§ TASK DETAILS:
Which lines in the records below hold the word "size"? Copy each of them.

[Collected data]
====================

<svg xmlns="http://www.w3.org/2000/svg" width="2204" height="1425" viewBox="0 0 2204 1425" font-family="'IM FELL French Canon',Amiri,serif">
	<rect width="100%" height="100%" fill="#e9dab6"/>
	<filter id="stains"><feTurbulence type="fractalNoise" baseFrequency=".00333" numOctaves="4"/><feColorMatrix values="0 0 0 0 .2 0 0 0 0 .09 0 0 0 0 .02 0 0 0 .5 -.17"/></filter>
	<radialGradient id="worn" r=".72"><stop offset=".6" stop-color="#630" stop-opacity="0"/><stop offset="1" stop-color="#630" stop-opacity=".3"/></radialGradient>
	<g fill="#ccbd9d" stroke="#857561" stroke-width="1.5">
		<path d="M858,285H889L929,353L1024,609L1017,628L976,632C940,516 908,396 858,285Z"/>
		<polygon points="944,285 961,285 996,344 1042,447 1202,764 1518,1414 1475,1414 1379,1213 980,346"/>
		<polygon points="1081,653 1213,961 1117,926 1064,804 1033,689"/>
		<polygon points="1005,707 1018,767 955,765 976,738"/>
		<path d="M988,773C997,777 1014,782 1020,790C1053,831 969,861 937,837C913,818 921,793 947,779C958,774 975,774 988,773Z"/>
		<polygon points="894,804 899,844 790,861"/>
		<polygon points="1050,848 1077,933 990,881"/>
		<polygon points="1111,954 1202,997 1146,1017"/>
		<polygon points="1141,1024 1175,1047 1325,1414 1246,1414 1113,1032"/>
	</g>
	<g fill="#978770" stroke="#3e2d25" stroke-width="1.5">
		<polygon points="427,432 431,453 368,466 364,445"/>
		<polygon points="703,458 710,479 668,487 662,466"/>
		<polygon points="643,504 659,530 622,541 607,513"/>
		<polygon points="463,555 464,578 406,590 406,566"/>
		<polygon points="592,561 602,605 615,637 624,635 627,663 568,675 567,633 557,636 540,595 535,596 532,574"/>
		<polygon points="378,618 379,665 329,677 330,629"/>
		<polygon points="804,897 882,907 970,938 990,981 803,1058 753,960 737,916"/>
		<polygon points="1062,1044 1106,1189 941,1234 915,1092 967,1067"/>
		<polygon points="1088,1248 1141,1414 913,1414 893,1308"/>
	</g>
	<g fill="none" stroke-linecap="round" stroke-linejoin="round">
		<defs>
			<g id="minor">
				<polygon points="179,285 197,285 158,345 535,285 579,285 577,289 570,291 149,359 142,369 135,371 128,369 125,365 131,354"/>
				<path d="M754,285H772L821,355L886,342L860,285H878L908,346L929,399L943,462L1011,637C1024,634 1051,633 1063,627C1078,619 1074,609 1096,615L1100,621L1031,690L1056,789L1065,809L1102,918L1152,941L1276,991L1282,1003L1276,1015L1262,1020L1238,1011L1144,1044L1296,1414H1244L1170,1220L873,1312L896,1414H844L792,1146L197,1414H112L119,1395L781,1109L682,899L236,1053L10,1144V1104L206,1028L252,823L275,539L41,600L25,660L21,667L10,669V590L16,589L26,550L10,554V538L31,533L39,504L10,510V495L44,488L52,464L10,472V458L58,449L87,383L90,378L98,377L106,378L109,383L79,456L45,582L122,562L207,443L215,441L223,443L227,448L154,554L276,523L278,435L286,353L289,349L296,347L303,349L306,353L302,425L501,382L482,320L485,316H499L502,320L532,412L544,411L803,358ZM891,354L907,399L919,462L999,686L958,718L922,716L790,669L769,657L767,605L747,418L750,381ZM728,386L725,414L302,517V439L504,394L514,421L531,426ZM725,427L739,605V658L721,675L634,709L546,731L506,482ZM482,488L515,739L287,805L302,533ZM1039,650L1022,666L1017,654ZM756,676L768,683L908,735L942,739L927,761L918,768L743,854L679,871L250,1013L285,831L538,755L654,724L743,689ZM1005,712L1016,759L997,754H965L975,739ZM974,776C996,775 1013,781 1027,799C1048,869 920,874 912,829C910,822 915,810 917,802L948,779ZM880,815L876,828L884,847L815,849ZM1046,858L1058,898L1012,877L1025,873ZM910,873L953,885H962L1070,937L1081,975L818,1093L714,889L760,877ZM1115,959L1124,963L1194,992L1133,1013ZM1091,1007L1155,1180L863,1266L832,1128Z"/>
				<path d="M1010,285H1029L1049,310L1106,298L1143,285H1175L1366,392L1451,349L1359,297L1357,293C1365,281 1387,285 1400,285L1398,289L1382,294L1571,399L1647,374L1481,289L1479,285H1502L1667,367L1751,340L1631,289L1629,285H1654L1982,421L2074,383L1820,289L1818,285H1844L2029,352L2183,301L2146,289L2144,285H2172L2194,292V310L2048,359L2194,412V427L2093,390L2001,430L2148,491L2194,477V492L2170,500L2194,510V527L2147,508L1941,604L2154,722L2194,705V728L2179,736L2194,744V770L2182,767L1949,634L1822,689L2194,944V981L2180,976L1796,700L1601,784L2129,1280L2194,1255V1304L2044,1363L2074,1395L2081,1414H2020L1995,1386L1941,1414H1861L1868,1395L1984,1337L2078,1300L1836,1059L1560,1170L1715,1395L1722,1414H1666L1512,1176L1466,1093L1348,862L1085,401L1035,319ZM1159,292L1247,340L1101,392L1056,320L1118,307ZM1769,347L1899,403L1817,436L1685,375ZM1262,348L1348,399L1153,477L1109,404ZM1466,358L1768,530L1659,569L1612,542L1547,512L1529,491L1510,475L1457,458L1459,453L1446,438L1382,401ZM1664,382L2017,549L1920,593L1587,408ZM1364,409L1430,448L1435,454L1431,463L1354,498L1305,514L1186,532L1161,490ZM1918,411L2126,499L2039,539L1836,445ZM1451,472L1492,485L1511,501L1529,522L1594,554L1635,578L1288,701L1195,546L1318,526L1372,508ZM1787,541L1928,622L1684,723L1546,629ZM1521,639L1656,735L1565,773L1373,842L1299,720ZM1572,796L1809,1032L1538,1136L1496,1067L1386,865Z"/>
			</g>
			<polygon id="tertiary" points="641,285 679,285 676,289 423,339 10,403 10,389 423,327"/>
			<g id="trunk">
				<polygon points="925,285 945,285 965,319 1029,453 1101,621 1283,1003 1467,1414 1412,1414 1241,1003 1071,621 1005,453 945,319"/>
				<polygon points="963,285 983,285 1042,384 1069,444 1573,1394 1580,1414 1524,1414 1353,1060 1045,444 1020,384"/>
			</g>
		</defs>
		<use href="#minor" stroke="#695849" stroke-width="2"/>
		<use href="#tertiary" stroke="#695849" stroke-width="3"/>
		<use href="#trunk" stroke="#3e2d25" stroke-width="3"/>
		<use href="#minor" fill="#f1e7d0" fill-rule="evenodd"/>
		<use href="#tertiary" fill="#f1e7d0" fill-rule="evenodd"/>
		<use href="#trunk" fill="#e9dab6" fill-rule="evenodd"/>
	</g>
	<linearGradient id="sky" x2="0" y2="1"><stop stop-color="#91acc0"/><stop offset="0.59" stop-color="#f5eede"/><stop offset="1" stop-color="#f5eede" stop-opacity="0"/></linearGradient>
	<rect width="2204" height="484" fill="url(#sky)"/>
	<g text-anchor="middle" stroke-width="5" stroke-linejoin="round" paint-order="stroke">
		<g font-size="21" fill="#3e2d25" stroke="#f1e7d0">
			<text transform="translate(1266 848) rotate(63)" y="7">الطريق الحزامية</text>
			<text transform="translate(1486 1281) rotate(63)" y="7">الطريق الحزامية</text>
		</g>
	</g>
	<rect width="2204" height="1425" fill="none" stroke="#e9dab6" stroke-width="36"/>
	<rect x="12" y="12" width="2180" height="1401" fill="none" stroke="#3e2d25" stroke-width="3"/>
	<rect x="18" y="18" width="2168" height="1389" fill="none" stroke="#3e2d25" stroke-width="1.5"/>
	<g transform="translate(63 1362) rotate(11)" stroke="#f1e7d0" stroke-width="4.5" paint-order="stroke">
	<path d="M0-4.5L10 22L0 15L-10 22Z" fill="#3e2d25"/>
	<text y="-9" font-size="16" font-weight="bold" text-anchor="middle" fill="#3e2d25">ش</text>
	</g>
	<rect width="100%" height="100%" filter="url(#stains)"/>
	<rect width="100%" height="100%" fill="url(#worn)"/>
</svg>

====================

§ ANSWER SECTION:
		<g font-size="21" fill="#3e2d25" stroke="#f1e7d0">
	<text y="-9" font-size="16" font-weight="bold" text-anchor="middle" fill="#3e2d25">ش</text>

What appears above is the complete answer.